25. Our ancestral rites, he says, should be preserved. But what if all things have become better? The world itself, which at first was compacted by the gathering together of the elemental seeds through the vast void, an unconsolidated sphere, or was obscured by the thick darkness of the yet unordered work, was it not afterwards endowed with the forms of things which constitute its beauty, and were not the heaven sea and earth distinguished from each other? The earth rescued from dripping darkness was amazed at its new sun. In the beginning too the day shines not, but as time goes on it is bright and warm with the increase of light and heat.

26. The moon herself, which in the prophetic oracles represents the Church, when first she rises again, and repairs her monthly wanings, is hidden from us by darkness, but gradually she fills her horns, or completes them as she comes opposite to the sun, and gleams with a bright and glorious splendour.

27. In former days, the earth knew not how to be wrought into fruitfulness; but afterwards when the careful husbandman began to till the fields, and to clothe the bare soil with vineyards, it was softened by this domestic culture, and put off its rugged nature.

28. So too the first season of the year itself, which has imparted a like habit to ourselves, is bare of produce, then,as time goes on, it blossoms out in flowers soon to fade,and in the end finds its maturity in fruits[87].

29. So we, while young in age, experience an infancy of understanding, but as we grow in years lay aside the rudeness of our faculties.

30. Let them say then that all things ought to have continued as at first; that the world once covered with darkness is now displeasing because it shines with the beams of the sun. And how much better is it to have dispelled the darkness of the mind than that of the body, and that the beam of faith has shone forth than that of the sun. So then the early stages of the world as of all else have been unsettled, that the venerable age of hoary faith might follow. Let those who are affected by this find fault with the harvest too, because it ripens late; or with the vintage, because it is in the fall of the year; or with the olive, because it is the latest of fruits.

31. So then our harvest too is the faith of the soul; the grace of the Church is the vintage of good works, which from the beginning of the world flourished in the saints, but in these last days is spread over the people; to the intent that all might perceive that it is not into rude minds that the faith of Christ has insinuated itself, but these opinions which before prevailed being shaken off (for without a contest there is no crown of victory) the truth was preferred according as is just.

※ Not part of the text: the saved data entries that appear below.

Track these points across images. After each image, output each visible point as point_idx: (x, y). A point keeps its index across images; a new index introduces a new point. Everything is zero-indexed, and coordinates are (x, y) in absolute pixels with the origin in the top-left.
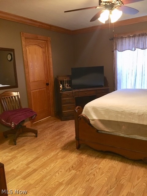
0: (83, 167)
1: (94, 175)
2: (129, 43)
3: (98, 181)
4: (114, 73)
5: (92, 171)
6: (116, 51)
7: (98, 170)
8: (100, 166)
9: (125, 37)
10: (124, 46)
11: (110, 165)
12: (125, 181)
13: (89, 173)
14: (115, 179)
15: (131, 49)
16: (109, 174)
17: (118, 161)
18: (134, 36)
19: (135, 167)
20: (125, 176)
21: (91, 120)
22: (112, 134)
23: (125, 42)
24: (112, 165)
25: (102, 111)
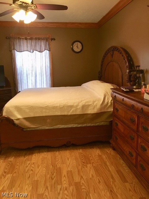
0: (17, 168)
1: (32, 170)
2: (27, 45)
3: (39, 173)
4: (15, 73)
5: (28, 168)
6: (14, 51)
7: (33, 165)
8: (33, 161)
9: (23, 39)
10: (22, 47)
11: (41, 157)
12: (60, 164)
13: (26, 171)
14: (52, 166)
15: (29, 50)
16: (45, 165)
17: (45, 152)
18: (31, 39)
19: (61, 151)
20: (58, 161)
21: (15, 120)
22: (38, 129)
23: (23, 43)
24: (43, 157)
25: (26, 109)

32. If the old rites pleased, why did Rome adopt alien ones? I pass over the covering of the ground with costly buildings,and shepherds’ huts glittering with the gold of a degenerate age[88]. Why, to speak of the very subject of their complaint, have they admitted in their rivalry the images of captured cities, and of conquered gods, and the foreign rites of an alien superstition? Whence do they derive their precedent for Cybele washing her chariot in astream to counterfeit the Almo[89]? Whence came the Phrygian seers, and the deities of faithless Carthage ever hateful to Rome, her for instance,whom the Africans worship as Cælestis[90], and the Persians as Mitra, the greater part of the world as Venus, the same deity under different names. So also they have believed Victory to be a goddess, which is in truth a gift not a power, is bestowed and does not rule, comes by the aid of legions not by the power of religion. Great forsooth is the goddess whom the number of soldiers claims, or the issue of the battle confers!

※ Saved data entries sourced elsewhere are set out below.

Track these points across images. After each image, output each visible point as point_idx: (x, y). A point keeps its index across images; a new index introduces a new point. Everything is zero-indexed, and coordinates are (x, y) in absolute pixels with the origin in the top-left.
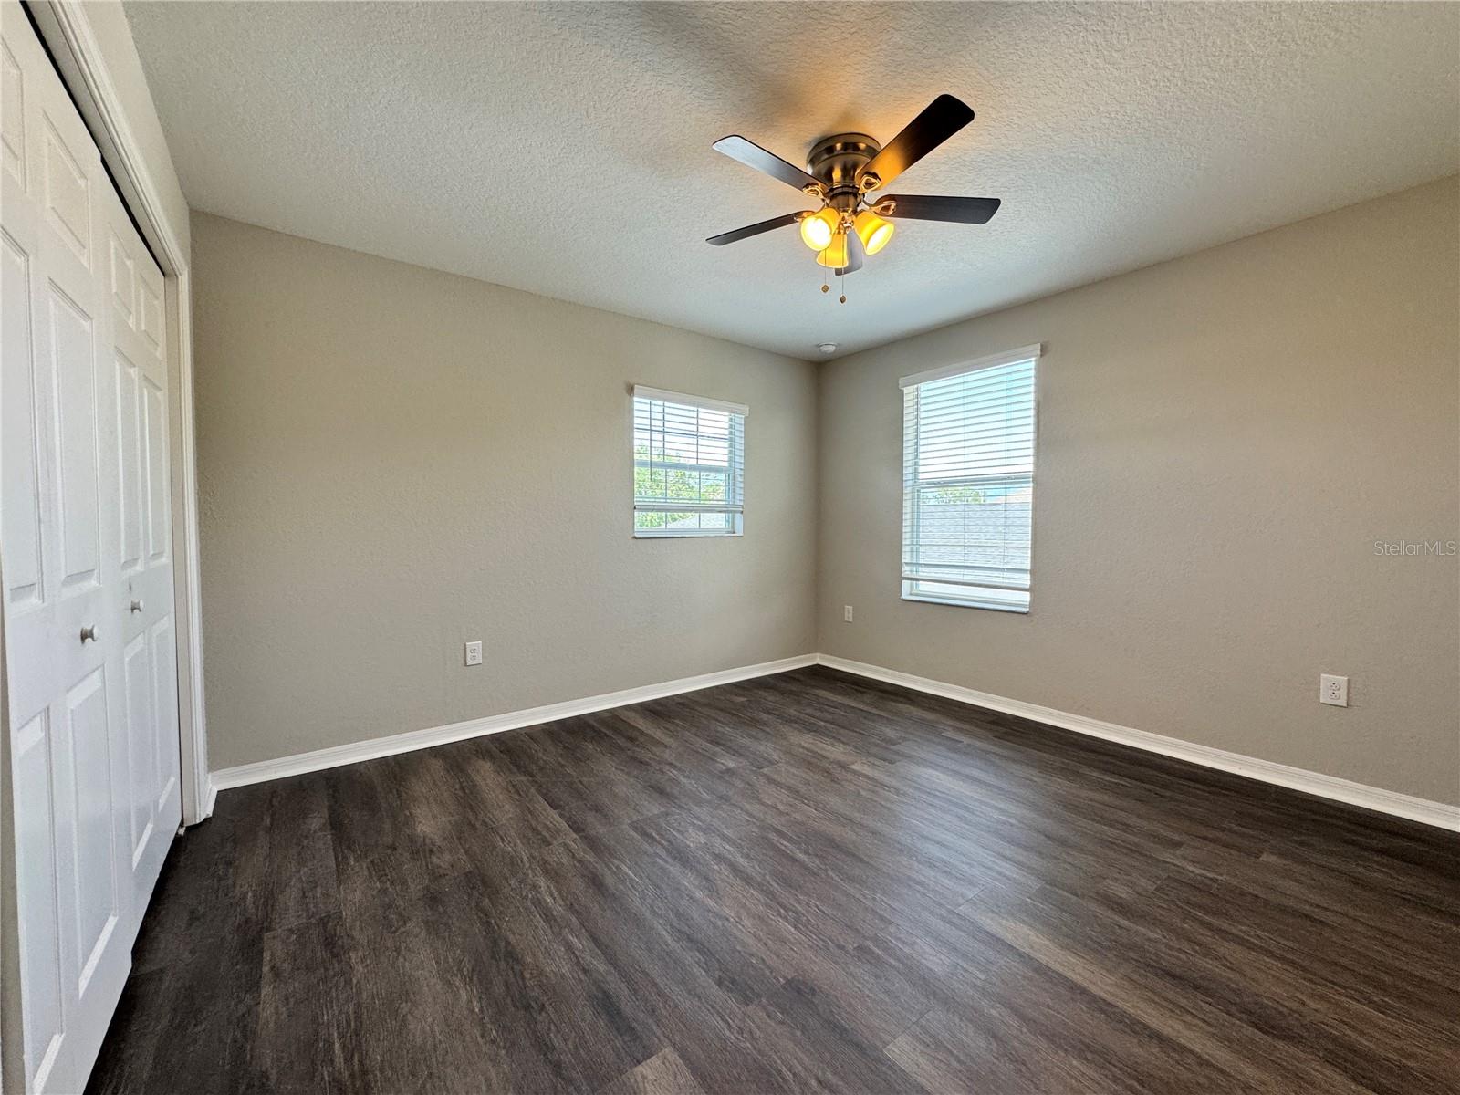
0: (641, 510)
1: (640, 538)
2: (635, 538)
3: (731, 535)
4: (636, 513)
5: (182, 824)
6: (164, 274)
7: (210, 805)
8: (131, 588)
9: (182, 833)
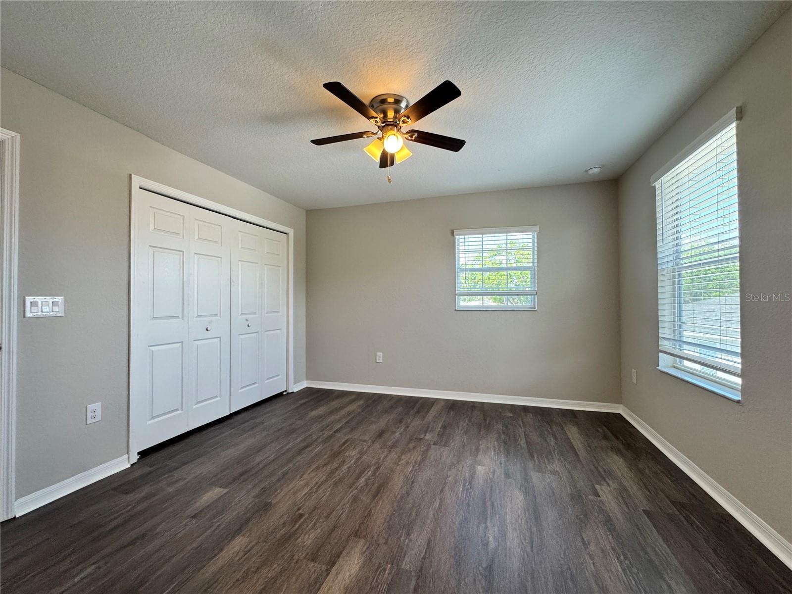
0: (459, 295)
1: (459, 311)
2: (456, 310)
3: (532, 311)
4: (457, 297)
5: (286, 391)
6: (286, 234)
7: (295, 388)
8: (247, 320)
9: (285, 393)
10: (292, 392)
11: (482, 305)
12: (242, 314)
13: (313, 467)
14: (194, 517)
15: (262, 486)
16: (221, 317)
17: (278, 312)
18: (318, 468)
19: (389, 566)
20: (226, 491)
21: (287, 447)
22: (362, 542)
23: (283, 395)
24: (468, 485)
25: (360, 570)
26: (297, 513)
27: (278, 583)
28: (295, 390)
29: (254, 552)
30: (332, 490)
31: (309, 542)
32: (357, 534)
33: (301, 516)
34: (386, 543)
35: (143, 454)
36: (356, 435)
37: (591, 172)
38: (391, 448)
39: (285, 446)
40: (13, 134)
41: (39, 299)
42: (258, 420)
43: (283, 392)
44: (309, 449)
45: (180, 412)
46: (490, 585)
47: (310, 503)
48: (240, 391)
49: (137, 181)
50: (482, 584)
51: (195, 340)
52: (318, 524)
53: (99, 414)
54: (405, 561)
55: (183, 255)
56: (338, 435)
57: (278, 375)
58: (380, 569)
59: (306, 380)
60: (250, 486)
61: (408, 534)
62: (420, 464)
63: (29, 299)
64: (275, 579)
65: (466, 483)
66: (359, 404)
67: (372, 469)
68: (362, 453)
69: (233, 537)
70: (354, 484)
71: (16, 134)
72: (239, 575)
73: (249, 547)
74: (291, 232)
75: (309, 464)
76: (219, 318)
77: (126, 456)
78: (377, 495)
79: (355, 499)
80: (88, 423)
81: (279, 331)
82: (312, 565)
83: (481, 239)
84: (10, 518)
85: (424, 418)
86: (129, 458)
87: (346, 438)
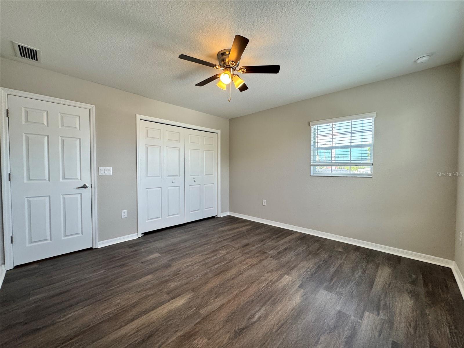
1: (313, 176)
2: (310, 176)
4: (311, 167)
5: (217, 216)
6: (216, 133)
7: (222, 215)
8: (194, 178)
9: (216, 217)
10: (220, 217)
11: (330, 172)
12: (191, 175)
13: (200, 254)
14: (142, 263)
15: (174, 257)
16: (180, 176)
17: (212, 175)
18: (202, 255)
19: (195, 308)
20: (160, 255)
21: (197, 243)
22: (193, 293)
23: (215, 218)
24: (271, 284)
25: (182, 305)
26: (178, 272)
27: (149, 297)
28: (222, 216)
29: (150, 283)
30: (200, 267)
31: (172, 286)
32: (193, 290)
33: (179, 274)
34: (202, 298)
35: (145, 234)
36: (232, 244)
37: (419, 61)
38: (244, 254)
39: (197, 242)
40: (92, 106)
41: (103, 168)
42: (195, 228)
43: (215, 216)
44: (205, 245)
45: (160, 219)
46: (234, 338)
47: (186, 270)
48: (191, 213)
49: (139, 117)
50: (230, 335)
51: (167, 187)
52: (182, 280)
53: (126, 214)
54: (204, 309)
55: (161, 147)
56: (225, 242)
57: (213, 207)
58: (190, 308)
59: (229, 211)
60: (169, 256)
61: (216, 298)
62: (253, 266)
63: (100, 168)
64: (149, 296)
65: (270, 283)
66: (248, 228)
67: (226, 262)
68: (228, 253)
69: (148, 275)
70: (211, 267)
71: (94, 106)
72: (139, 290)
73: (150, 280)
74: (219, 132)
75: (200, 253)
76: (179, 177)
77: (137, 234)
78: (217, 275)
79: (206, 274)
80: (122, 218)
81: (212, 185)
82: (166, 296)
83: (331, 126)
84: (96, 248)
85: (278, 241)
86: (138, 234)
87: (227, 244)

33. And her altar they now ask to have set up in the Senate-house at Rome, that is to say,where a majority[91] of Christians assemble. There are altars in all temples, an altar also in the temple of victories. Being pleased with numbers, they celebrate their sacrifices every where. But to insist on a sacrifice on this one altar, what is it but to insult over the Faith? Is it to be borne that while a Gentile sacrifices Christians must attend? Let their eyes, he says, drink in the smoke whether they will or no; their ears the music; their mouth the ashes; their nostrils the incense; and though they loathe it, let the embers of ourhearths besprinkle their faces. Is it not enough for him that the baths, the colonnades, the streets are filled with images? Even in that general assembly, are we not to meet upon equal terms? The believing portion of the Senate will be bound by the voices of them that call the gods to witness, by the oaths of them that swear by them. If they refuse, they will seem to prove their falsehood, if they acquiesce, to acquiesce in a sacrilege.

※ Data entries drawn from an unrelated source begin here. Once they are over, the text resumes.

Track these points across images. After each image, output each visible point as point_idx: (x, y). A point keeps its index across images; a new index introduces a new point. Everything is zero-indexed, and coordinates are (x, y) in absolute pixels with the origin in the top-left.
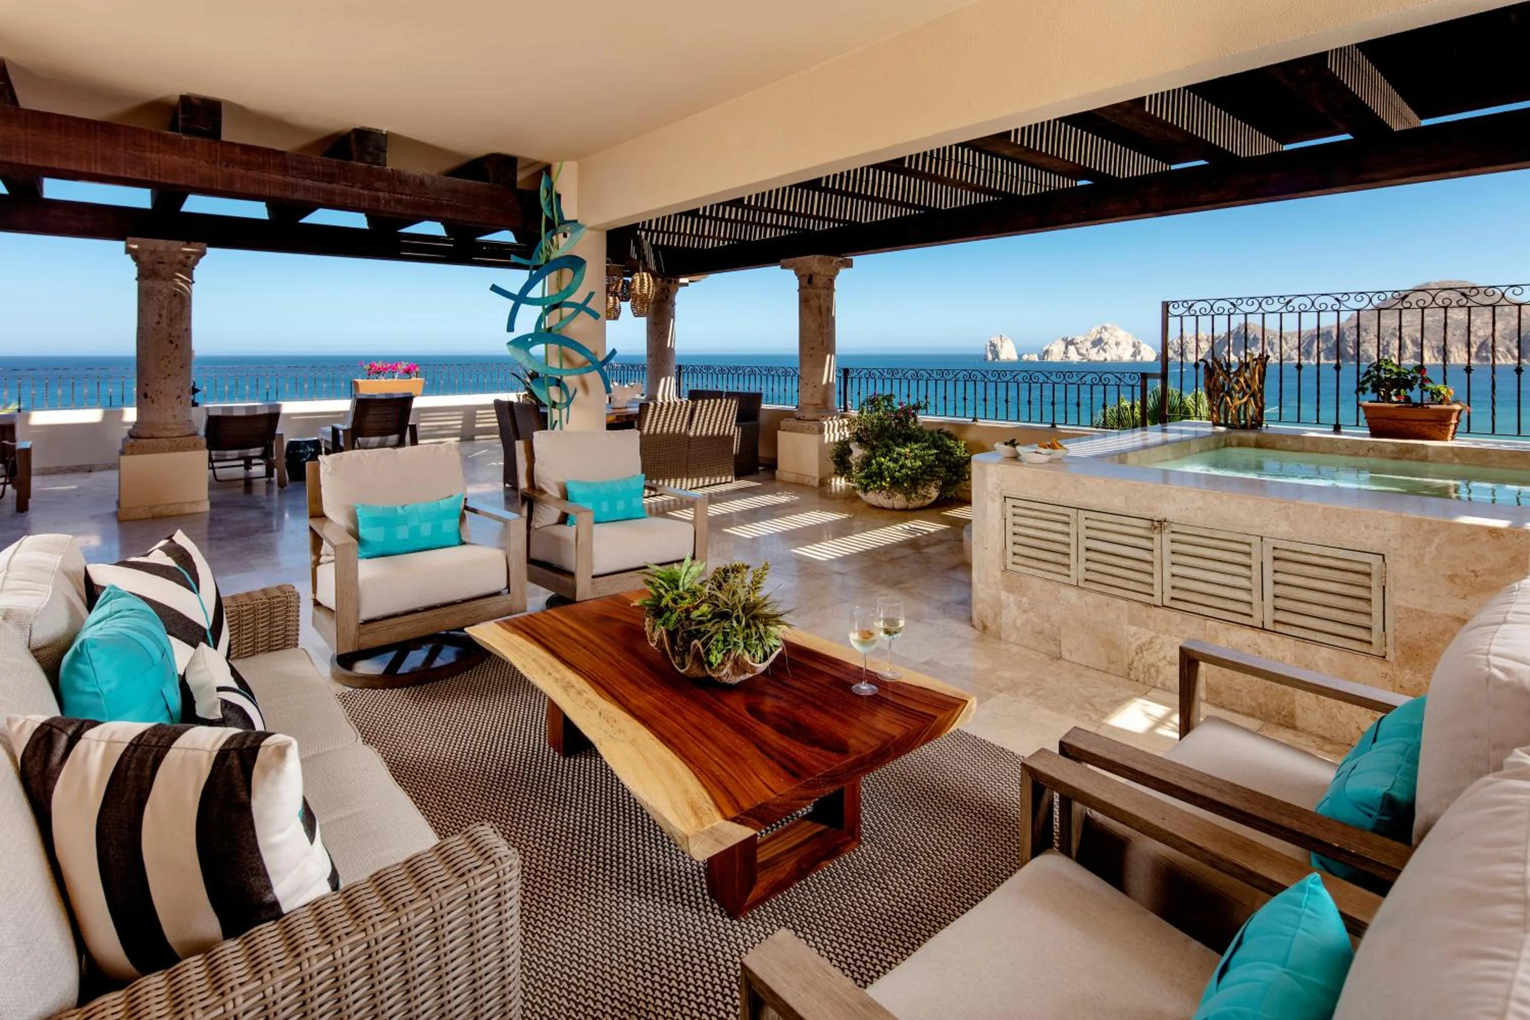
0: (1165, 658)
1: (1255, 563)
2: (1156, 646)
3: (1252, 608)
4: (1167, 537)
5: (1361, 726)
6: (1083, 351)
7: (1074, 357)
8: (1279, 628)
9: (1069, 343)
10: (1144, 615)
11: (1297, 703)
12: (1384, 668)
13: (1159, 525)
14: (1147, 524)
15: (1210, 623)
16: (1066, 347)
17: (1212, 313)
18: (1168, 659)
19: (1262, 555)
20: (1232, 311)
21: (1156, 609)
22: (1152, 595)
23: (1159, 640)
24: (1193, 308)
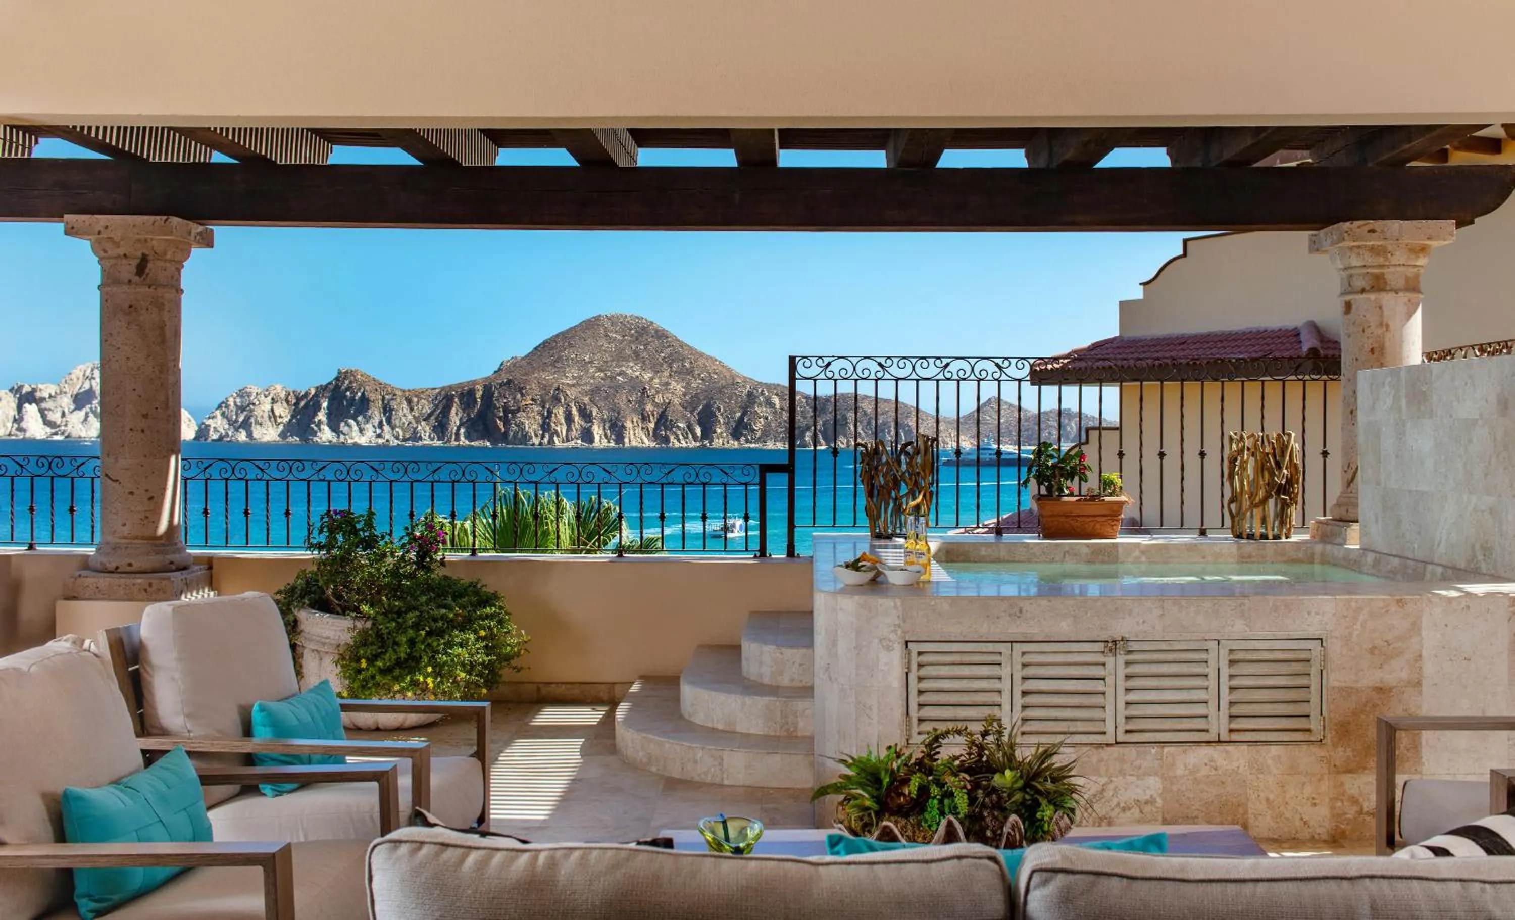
0: (1118, 804)
1: (1212, 671)
2: (1109, 793)
3: (1208, 723)
4: (1121, 659)
5: (1304, 817)
6: (55, 417)
7: (36, 429)
8: (1235, 737)
9: (26, 398)
10: (1094, 760)
11: (1250, 811)
12: (1322, 752)
13: (1113, 645)
14: (1100, 647)
15: (1167, 750)
16: (20, 408)
17: (855, 376)
18: (1122, 805)
19: (1218, 659)
20: (880, 375)
21: (1109, 749)
22: (1105, 733)
23: (1111, 786)
24: (830, 368)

34. Where, he asks, shall we swear allegiance to your Majesties’ laws and commands? Your minds then, of which your laws are the outward expression, gather support and secure fidelity by heathen rites. Moreover your Majesties’ faith is assailed not only when you are present, but also, which is more, when you are absent, for you constrain when you command. Constantius, of illustrious memory, though not yet initiated into the sacred Mysteries, thought himself polluted by the sight of that altar; he commanded it to be removed, he did not command it to be replaced. His order bears all the authority of an Act, his silence does not bear the authority of a precept.